How to Avoid the “Gap” When You Go to Hospital
Many people assume that Hospital cover will automatically pay for everything if you need to go into hospital but unless you stay solely within the public system, there will usually be some out-of-pocket costs to contend with. This can have a devastating impact on your family’s finances and can potentially run into thousands of dollars for certain procedures.
With some forward planning, you can minimise or completely avoid out-of-pocket costs if any member of the family needs to be admitted to hospital. Here’s what you need to know about health insurance “gaps” and how to protect your family’s budget against the potential damage.

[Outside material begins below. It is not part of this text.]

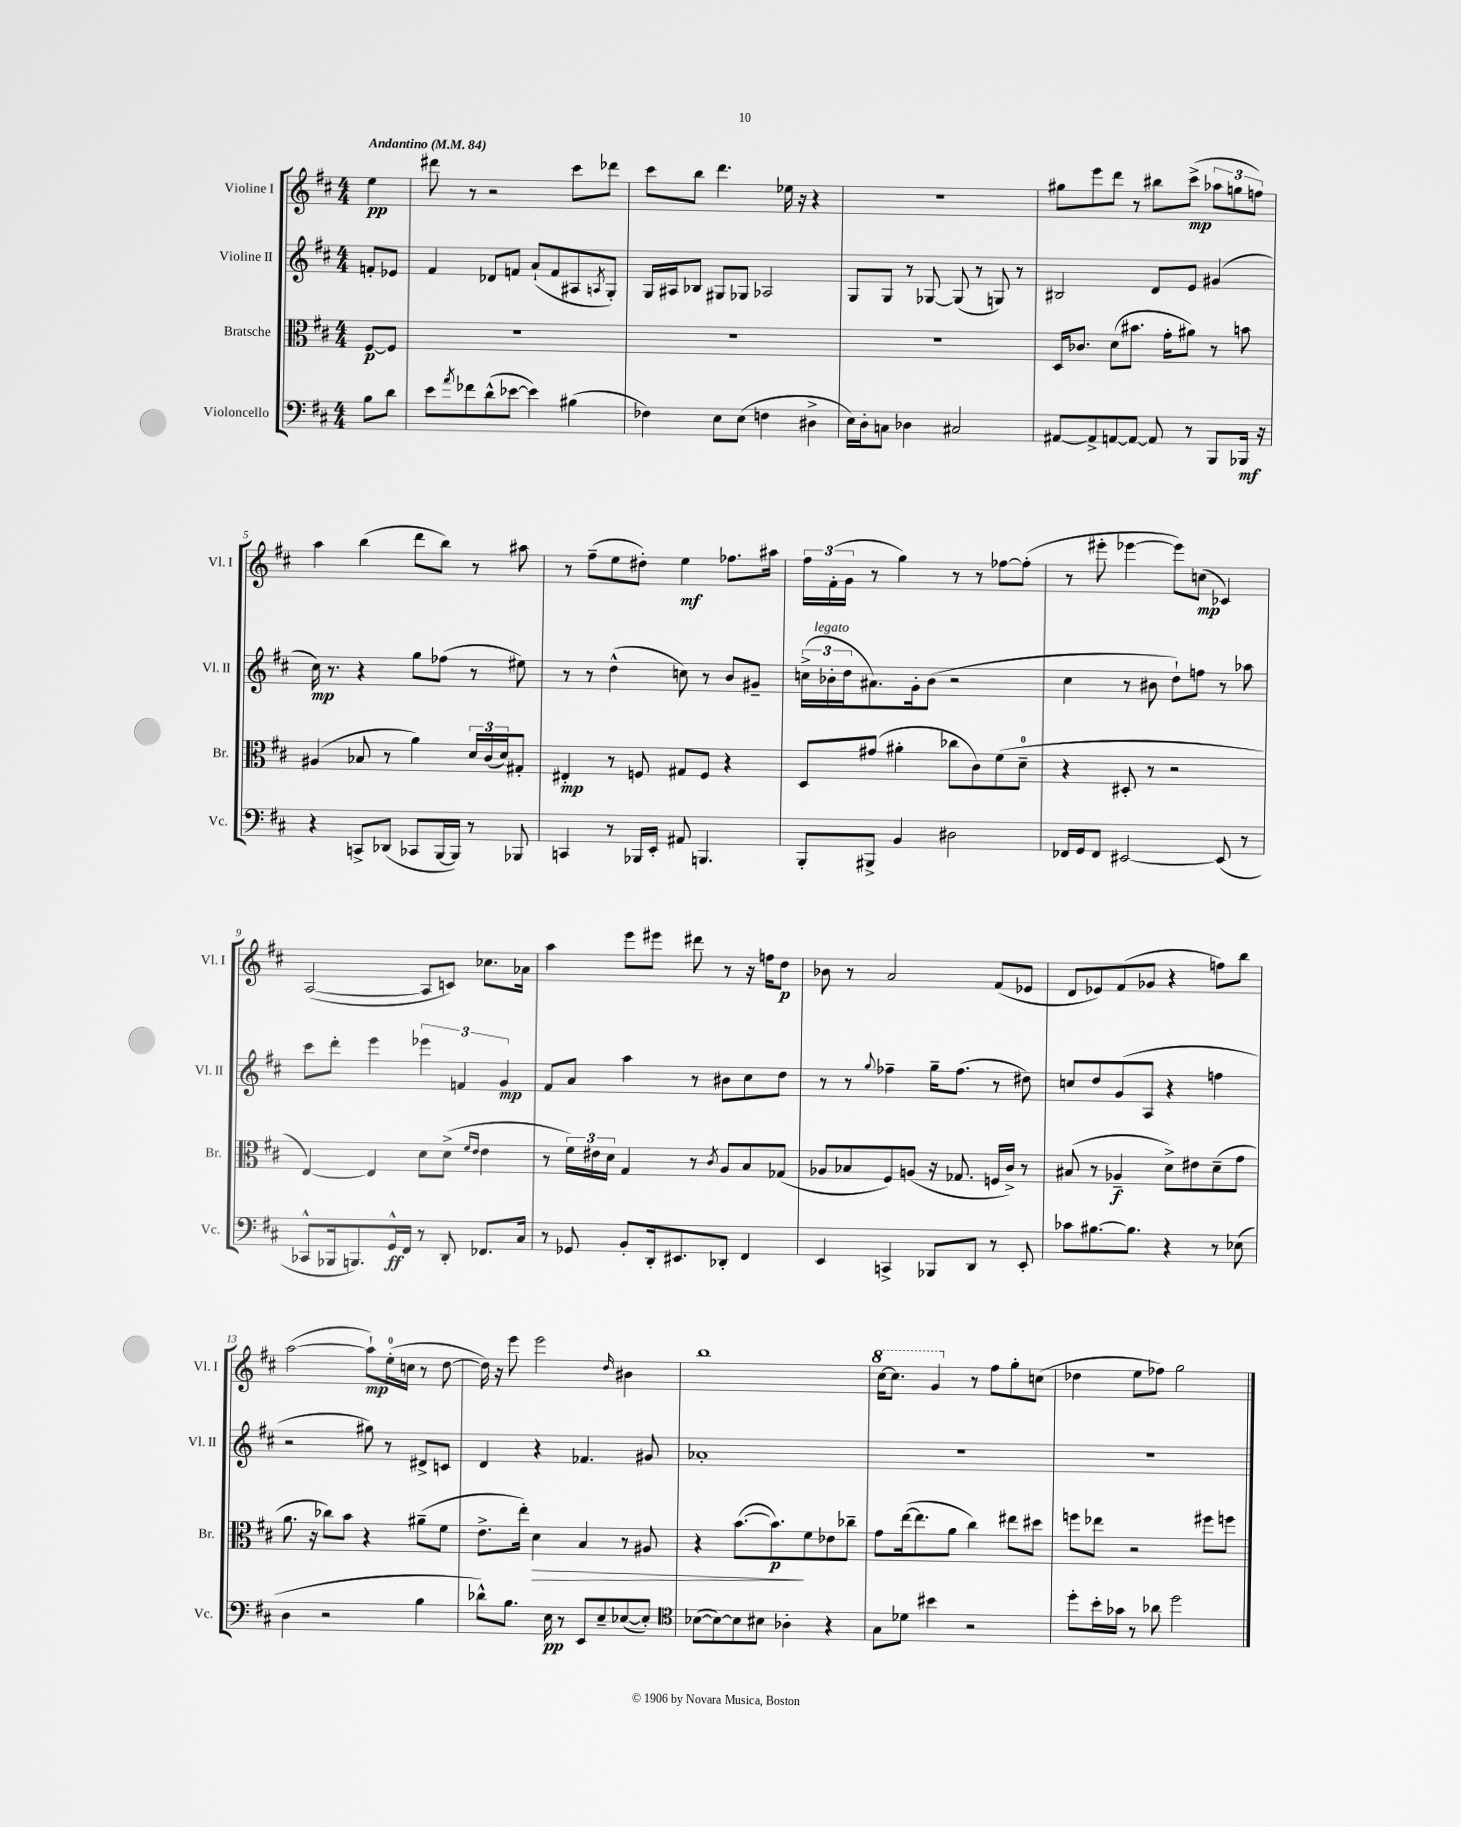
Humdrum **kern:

Why Do Out of Pocket Costs Occur?
As a private hospital patient, Medicare will cover 75 per cent of the Medicare Benefits Schedule (MBS) fee for some of the costs associated with being a private patient. The remainder can be covered by Hospital cover (provided that you have a policy that does this) or must come out of your own pocket. There may also be some additional costs for things like hospital accommodation, intensive care, theatre fees, diagnostic tests and medicines (depending on your policy).
On top of this, a “gap” can occur if the doctor that treats you decides to charge above the MBS fee or if you use a hospital that does not have an agreement with you health fund. Doctors can choose whether to participate in a health fund’s “gap cover scheme” on a case-by-case basis, depending on the situation.

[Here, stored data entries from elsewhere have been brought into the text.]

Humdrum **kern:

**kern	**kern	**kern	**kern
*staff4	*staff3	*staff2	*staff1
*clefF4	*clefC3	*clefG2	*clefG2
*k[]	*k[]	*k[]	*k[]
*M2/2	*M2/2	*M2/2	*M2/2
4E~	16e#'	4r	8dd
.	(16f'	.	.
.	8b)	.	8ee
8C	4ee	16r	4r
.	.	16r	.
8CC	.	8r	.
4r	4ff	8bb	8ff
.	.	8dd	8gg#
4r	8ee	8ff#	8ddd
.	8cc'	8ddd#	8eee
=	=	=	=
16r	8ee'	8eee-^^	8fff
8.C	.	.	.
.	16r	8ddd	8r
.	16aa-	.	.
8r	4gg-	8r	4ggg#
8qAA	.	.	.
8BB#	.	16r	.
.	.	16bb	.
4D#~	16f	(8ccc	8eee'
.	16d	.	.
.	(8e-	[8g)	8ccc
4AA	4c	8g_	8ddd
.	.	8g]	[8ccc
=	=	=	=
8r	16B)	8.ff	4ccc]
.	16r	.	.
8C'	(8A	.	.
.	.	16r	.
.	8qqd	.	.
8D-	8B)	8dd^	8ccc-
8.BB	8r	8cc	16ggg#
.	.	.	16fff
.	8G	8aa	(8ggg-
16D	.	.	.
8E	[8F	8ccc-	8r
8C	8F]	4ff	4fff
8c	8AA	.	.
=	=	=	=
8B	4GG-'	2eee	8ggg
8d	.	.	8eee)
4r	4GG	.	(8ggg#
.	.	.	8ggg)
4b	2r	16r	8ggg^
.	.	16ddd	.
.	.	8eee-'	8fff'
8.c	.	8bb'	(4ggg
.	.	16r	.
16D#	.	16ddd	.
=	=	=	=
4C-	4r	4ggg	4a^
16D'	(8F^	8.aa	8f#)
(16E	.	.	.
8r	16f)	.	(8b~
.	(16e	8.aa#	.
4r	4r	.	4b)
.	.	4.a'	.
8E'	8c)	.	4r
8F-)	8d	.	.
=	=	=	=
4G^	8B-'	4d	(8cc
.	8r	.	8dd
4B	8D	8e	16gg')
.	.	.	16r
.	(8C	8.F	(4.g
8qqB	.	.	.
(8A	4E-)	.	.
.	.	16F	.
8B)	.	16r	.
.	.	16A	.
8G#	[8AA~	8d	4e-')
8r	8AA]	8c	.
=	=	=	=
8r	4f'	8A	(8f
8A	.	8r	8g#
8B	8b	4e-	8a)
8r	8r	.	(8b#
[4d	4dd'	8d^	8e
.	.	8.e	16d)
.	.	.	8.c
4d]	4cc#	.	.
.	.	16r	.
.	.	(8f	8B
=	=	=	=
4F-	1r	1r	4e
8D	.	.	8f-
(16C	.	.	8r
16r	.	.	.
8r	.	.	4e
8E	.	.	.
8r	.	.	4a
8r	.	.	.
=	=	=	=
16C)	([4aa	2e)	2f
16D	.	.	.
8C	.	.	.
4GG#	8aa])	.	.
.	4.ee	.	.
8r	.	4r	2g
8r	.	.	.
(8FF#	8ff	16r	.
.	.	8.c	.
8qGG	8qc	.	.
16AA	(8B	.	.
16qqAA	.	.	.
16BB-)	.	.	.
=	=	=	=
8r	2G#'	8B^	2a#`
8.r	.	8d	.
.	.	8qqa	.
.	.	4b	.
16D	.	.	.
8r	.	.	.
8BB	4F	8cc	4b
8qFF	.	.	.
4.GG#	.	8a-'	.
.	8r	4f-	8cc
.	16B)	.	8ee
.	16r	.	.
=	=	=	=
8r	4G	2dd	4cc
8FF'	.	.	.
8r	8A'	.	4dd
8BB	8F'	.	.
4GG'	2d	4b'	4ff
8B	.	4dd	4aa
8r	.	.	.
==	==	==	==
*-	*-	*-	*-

Can I Get Help In Bridging “Gaps”?
Some health funds offer “gap cover” schemes to address shortfalls that occur when your doctor charges above the MBS. Not all doctors are willing to participate in these kind of schemes so it’s important to check whether they will get involved in your health fund’s gap scheme before a procedure is arranged. Otherwise, you risk finding out too late that there will be a sizeable “gap” to cover if they don’t participate.
There are two main types of gap cover that health funds may have in place to reduce out-of-pocket costs for their members: No Gap schemes and Known Gap schemes.
No Gap: This is the best option as it eliminates the “gap” completely. In this situation, there will be an agreement between your doctor and your health fund to cover any “gap” so that you will not have to bridge it from your own pocket.
Known Gap: In this scenario, there will be a “gap” but this will be made obvious to you so that you know exactly what you will be paying. You must be informed of the “gap” in writing before a procedure takes place.
“Gap cover” schemes therefore give financial peace of mind and remove uncertainty relating to out-of-pocket costs.
What to Do Next
First of all, you’ll need to know what the situation is with your health fund, as not all of them have “gap cover” arrangements for their members.
- See whether your health fund has a “gap cover” scheme. If they don’t, you might want to look at the possibility of switching health funs to one that does, although bear in mind that it’s not always as black and white as this in terms of getting long term value for money.
- If your health fund does have a “gap cover” scheme, is it of the “no gap” variety or can you still expect some out-of-pocket costs?
- If you don’t have health insurance at the moment, don’t shop around solely based on “gap cover”. Your main priority should always be to choose a health insurance policy that fits your needs and budget and if you move away from this focus, you can easily find that you’re paying more in out-of-pocket costs for services that you need but aren’t covered for than you would if you paid a “gap”.
- Next time a member of the family needs hospital treatment, you’ll need to see whether your doctor will participate in your health fund’s “gap cover” scheme. They don’t have to and can choose whether they want to on a patient by patient basis.
- If you find that a particular doctor won’t get involved with your health fund’s “gap cover” scheme, you can look at whether you have the option to see a different doctor or be treated at a hospital that has an agreement with your health fund. This opens up the possibility for taking advantage of your health fund’s “gap cover” arrangements but in some cases, you may need to use a particular doctor and accept their “gap cover” stance.
- You may want to think about putting a little bit of money aside each month to ease the financial blow on your family’s budget if a “gap” does arise, especially if your health fund doesn’t have “gap cover” arrangements or you want to protect against the possibility of needing to see a doctor or use a private hospital that has no agreement with your health fund.
Disclaimer: The above information is correct and current at the time of publication.